I hear the clamour from those opposite. They should also know how important small businesses are, as the engine room of our economy. When visiting Esme's cafe in Forbes in my electorate, Linda Rees, the owner, pulled me aside. She said she wanted to show me the instant asset write-off. She wanted to show me exactly how she had invested in her business: the new industrial dishwasher and the new stainless steel servery. She was considering selling the business and, indeed, she got so many more customers through the door she maintained the ownership of that business for quite a bit longer. Then, indeed, she did sell it for a higher price than she would have got had she not invested in the instant asset write-off. Now, on the brink of making the decision to sell the business and move on, the instant depreciation of new equipment helped Linda and helped Esme's cafe, to make the business more viable and to make it more saleable. Indeed, she got a higher price. Ask any Australian small business owner what they would do with a tax cut and you will learn about their ambition.

In Gumdale in Queensland, in the member for Bonner's electorate, Joy de Beer, who runs Take Away Bins—a skip and industrial bin hire business—told me how her business would have closed but for the tax cut that we have delivered. She said: 'The tax would have killed us. The federal government saved my business.' That is what she said in Queensland. She said, 'We would've gone under without the tax cut.' It is a never-ending story of putting the investment in their pocket. That is what the coalition is doing.

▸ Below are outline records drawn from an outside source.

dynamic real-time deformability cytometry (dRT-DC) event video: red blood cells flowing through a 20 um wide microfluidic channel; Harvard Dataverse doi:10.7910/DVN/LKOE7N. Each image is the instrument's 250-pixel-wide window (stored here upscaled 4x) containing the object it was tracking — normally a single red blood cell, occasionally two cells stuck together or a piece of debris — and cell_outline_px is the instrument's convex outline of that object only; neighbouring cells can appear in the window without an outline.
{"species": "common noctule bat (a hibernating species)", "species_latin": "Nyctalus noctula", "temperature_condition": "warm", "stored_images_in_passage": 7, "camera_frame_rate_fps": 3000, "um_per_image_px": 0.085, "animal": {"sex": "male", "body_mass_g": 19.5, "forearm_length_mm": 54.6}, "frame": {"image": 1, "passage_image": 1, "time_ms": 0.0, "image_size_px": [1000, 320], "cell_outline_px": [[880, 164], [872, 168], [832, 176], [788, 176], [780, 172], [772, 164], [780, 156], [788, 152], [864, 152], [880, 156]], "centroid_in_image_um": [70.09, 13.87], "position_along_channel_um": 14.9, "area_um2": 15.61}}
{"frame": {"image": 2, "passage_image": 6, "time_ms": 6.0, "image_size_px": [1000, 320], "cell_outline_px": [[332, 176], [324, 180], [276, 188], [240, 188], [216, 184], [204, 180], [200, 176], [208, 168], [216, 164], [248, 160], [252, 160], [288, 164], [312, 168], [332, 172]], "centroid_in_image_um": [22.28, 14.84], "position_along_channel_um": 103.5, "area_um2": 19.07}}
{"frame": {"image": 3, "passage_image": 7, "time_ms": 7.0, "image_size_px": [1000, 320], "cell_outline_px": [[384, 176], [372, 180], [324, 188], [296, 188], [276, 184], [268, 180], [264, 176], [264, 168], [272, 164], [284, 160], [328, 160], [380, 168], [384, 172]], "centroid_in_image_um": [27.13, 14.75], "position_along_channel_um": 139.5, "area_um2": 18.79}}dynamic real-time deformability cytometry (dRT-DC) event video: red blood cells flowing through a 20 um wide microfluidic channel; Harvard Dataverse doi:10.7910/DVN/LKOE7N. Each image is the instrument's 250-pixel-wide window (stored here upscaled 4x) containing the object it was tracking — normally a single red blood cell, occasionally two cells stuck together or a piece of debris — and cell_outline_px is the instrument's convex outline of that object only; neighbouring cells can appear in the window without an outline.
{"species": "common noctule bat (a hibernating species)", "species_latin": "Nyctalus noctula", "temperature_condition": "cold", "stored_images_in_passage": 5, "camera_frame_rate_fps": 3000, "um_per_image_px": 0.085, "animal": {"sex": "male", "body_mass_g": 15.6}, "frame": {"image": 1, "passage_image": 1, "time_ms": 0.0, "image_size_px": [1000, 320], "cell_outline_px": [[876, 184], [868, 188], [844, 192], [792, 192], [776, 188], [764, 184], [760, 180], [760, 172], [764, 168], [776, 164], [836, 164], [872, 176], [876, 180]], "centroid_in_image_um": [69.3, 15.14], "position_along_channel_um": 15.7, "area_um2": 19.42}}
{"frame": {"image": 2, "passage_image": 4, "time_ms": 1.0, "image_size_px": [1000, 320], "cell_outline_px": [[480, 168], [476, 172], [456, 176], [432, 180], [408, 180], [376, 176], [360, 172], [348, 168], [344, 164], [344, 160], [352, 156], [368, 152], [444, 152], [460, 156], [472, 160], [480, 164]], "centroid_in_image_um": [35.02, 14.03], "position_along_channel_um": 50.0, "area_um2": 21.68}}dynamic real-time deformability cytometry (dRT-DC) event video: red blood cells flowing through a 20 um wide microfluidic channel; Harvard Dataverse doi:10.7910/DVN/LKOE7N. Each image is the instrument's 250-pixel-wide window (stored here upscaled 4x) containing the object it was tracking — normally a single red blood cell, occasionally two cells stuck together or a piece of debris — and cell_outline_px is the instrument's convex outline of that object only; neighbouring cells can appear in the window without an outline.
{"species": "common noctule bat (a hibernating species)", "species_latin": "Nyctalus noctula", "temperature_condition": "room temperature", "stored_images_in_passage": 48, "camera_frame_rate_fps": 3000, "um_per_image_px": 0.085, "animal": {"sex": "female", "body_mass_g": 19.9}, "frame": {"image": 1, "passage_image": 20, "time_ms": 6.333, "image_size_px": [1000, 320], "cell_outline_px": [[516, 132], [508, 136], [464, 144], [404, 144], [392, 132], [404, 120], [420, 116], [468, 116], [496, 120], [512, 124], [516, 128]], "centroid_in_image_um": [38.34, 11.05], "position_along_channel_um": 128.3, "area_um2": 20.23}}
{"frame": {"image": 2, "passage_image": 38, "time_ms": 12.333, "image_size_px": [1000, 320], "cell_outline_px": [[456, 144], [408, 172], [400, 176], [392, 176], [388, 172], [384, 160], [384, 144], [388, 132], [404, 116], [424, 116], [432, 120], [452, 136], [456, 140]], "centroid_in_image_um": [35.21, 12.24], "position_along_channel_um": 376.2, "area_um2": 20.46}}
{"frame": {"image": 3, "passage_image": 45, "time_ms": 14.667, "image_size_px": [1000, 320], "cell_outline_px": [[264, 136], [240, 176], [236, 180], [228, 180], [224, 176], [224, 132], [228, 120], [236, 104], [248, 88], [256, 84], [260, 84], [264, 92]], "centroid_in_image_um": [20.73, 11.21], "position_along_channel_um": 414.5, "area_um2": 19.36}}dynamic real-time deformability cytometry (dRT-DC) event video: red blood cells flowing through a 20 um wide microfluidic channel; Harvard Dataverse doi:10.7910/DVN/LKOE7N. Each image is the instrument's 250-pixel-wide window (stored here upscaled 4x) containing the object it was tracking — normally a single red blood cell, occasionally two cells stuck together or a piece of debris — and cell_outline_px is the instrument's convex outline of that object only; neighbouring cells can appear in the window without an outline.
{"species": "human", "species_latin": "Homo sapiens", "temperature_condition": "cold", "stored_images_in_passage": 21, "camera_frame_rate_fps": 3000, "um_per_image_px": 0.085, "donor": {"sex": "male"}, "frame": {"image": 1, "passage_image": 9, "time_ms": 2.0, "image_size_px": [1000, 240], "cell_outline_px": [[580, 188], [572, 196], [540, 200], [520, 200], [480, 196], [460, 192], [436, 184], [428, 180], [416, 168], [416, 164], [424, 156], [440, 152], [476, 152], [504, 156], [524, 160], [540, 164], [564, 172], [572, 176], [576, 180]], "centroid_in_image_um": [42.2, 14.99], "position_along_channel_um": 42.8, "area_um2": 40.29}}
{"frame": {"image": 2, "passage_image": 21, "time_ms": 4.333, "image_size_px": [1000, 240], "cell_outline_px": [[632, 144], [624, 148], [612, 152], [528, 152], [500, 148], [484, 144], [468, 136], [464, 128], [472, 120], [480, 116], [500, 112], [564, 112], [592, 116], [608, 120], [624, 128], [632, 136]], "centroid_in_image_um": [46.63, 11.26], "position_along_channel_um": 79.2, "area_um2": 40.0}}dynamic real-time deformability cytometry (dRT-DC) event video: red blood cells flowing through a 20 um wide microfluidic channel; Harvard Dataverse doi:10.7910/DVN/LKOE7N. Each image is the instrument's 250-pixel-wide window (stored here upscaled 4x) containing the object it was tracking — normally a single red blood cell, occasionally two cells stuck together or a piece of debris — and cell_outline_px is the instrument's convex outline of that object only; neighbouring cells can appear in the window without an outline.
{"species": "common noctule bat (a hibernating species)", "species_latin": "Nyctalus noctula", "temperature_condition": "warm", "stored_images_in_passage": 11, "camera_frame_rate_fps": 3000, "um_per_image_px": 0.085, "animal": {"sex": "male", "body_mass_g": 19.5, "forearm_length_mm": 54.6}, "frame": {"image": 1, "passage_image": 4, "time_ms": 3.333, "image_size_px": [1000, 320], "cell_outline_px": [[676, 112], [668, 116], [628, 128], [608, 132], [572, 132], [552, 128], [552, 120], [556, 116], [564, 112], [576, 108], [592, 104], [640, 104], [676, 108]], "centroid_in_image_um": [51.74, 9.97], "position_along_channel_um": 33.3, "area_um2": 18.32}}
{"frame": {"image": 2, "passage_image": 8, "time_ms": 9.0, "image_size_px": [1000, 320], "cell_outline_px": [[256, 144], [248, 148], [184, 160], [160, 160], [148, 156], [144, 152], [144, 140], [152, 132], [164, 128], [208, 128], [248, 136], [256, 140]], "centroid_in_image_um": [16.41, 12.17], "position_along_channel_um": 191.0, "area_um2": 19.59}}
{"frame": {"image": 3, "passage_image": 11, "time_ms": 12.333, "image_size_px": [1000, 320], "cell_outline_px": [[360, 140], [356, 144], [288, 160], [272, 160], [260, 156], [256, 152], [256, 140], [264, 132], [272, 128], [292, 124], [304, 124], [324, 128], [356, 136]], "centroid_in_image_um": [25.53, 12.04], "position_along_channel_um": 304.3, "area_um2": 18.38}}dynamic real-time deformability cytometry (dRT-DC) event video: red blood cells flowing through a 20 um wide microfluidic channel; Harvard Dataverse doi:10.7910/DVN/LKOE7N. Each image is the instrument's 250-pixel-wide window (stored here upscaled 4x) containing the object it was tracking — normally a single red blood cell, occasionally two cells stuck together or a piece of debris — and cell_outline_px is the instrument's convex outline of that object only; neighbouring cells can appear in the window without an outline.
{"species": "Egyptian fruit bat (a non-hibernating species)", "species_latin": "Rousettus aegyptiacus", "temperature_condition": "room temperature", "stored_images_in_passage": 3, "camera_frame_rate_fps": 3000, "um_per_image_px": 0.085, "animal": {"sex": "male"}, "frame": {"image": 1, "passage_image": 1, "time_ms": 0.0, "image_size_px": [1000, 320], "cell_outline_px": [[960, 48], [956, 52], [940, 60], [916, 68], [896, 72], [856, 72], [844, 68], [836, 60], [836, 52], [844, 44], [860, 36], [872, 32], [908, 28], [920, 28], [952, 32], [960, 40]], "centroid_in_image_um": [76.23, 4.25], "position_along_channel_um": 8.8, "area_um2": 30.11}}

Tanya Simmons from Bennetts Steel in Wauchope, in the member for Lyne's electorate, explained how the extra cash in her pocket from paying less tax will help her hire more local trainees and apprentices. They design and manufacture a flat pack fireplace—the perfect addition to your camping and caravanning get away. It is local innovation at its best. This government is made of members who understand small business. We have run our own small businesses. We have not run them into the ground, like those opposite would. We have employed our own people. We understand that in business you have to take on risk to get ahead of the game and to get more customers through the door.

Another central tenet of this plan is changing the definition of 'small business' to a business with an annual turnover of $10 million, giving thousands and thousands more small businesses across this wide brown land the tax cut I mentioned earlier. It is a genuine plan for growth, to create more jobs and to create more opportunities for more Australians.